At the same time, because of the big demand for water VOLUME from the manifold(s), the main circulator is probably pumping at its maximum rate against virtually no dynamic head, so there's undesirable pipe/ pump noise.

If you increase the boiler Flow temperature to (say) 60 degrees, then for the same amount of heat, the UFH mixer now needs a smaller Flow volume, so it closes a bit. This reduces the demand on the main pump and the flow rate through the primary pipework, so less noise. The inlet manifold temperature will now reach 50C, so the loops will be at the right temperature and the floor will heat up correctly. Chances are that the Return to the boiler will still be well below 50C degrees, so the boiler will condense and deliver its maximum efficiency. Any efficiency gained from dropping the boiler Flow temperature much below 55C will be quite small anyway, compared with the big gain from condensing mode.

I happened to be talking to a UFH manufacturer today: their system spec requires at least 60C at the mixing valve inlet to give a blended temperature of 50C in the inlet manifold.

NOTE: if your UFH manifolds are the 'direct feed' type, with no local temperature control, then different design rules apply.
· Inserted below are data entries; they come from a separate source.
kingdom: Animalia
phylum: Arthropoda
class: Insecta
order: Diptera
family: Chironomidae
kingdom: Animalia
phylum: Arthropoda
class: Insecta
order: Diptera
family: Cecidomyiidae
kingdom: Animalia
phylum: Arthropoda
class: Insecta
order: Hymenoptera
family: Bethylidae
You MUST have a 'whole house' UFH mixing valve to keep the Flow at the correct UFH inlet manifold temperature or controls on the boiler to achieve the same result, ideally a weather-compensator controller which directly matches floor temperature to outside temperature. If there's only one boiler, you also need to consider hot water cylinder heating: Flow temperature for this needs to be at least 75C to achieve an acceptable recovery time. Controls and motorised valves to make this all happen tend to get a bit complicated!
 
Most oil boilers use a secondary heat exchanger made from stainless or aluminium - although I did see a Kroll the other day with a plastic secondary HE.
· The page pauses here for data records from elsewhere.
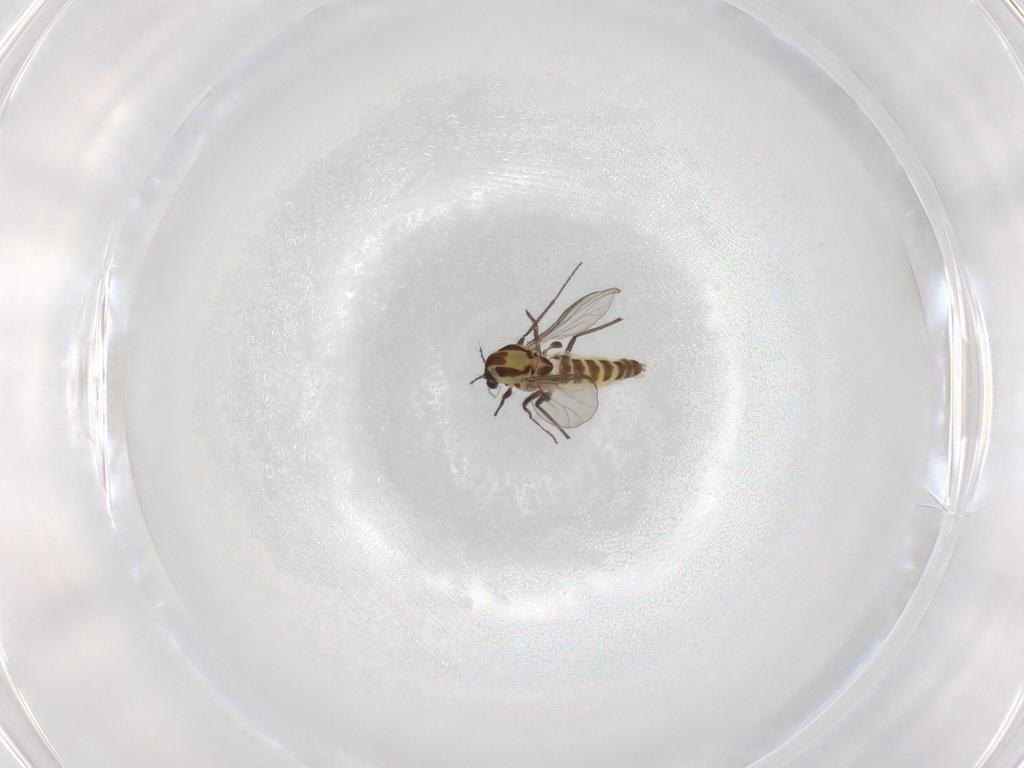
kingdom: Animalia
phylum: Arthropoda
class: Insecta
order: Diptera
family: Chironomidae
They have to ensure that by the time the water hits the primary HE it has reached sufficient temperature to avoid condensation occuring, or rapid corrosion and failure will result.
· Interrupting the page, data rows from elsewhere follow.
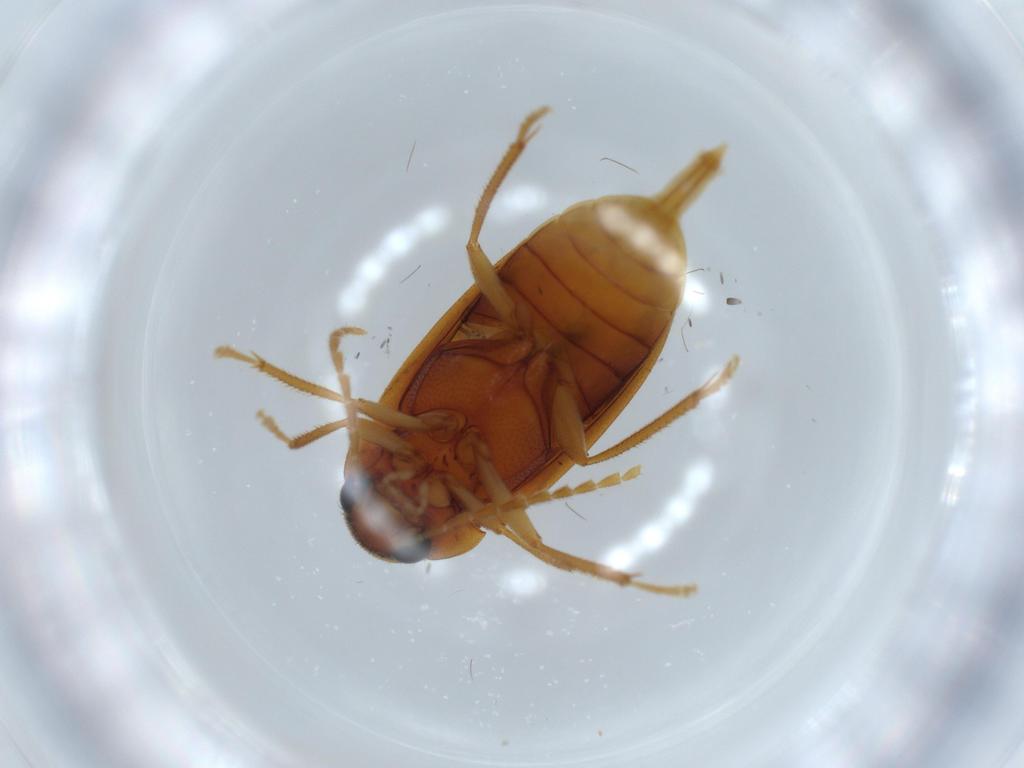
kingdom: Animalia
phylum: Arthropoda
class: Insecta
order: Coleoptera
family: Ptilodactylidae
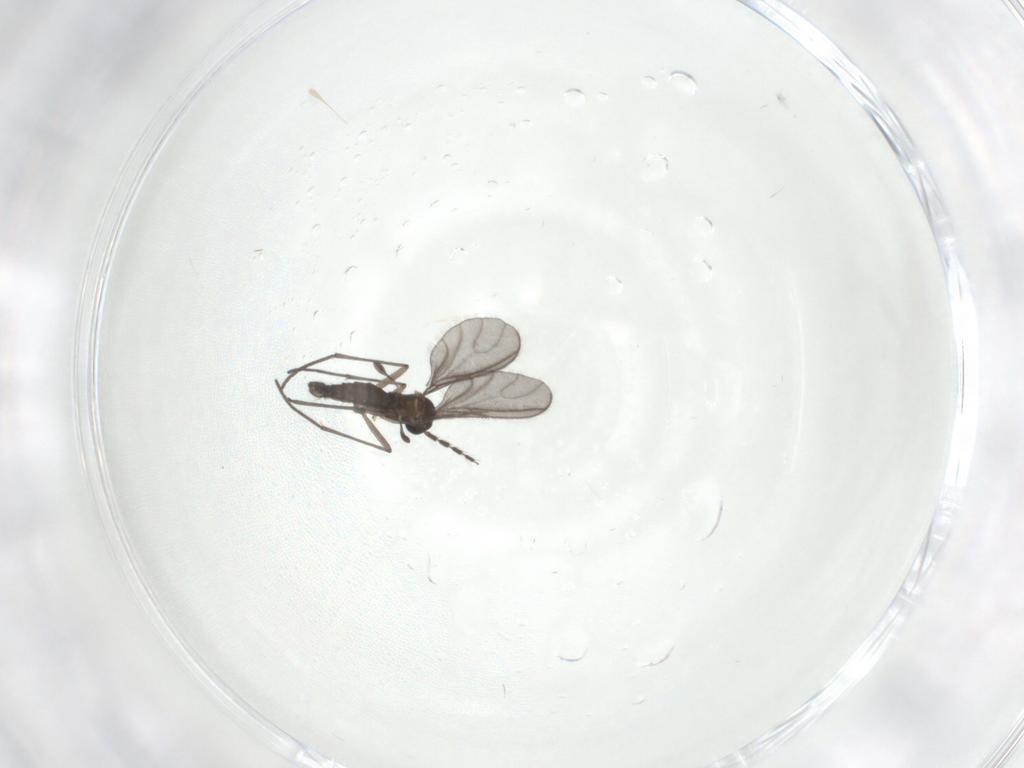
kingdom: Animalia
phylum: Arthropoda
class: Insecta
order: Diptera
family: Sciaridae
I am surprised that Warmflow advocate 32C.

One should bear in mind as a purchaser that many of the manufacturers making oil condensers have only been producing them for 24 months or so..... therefore no one really knows how reliable they are going to be.

There are a few manufacturers of oil condensers that have been making high efficiency boilers for much longer (my favourite being Kidd from 1982 onwards) and those who are risk averse may like to look at how long their boiler has been in production before intentionally designing a system to reduce the return temp to 30C.

Kidd will not advocate the return to go below 42C, by the way.
 
From practical experiance the higher temp you put into the blending valve the lower return temp of the boiler return as most of the return feed is diverted into the blending valve which as the input is high temp then slows down the input flow which then means all the extra heat you have created is wasted in the cooling ( slow flow ) of the water in the feed pipes, its a bit of a vicous circle.

This then gets me back to my original question, I would like to have a flow rate of about 60 for the UFh and a flow rate of 75 - 80 for the high efficiency water tank, is there any easy way of doing this without resorting to two seperate thermostat controls ?

Thanks for the great answers by the way, I'm learning.
 
It may be to simplistic but what do the others think about a pipestat set to say 55 C on the flow pipe in series with the room stat.

That would cause the boiler to go off immediately the CH flow reached 55 C. That would cause increased cycling but seems to me to be the only simple way to achieve the requirements.

I would expect a blending valve to cause the boiler to go off pretty quickly unless the heating load is very high.

Part of the problem is that boilers are usually massively over sized for teh actual heating load and oil boilers dont modulate!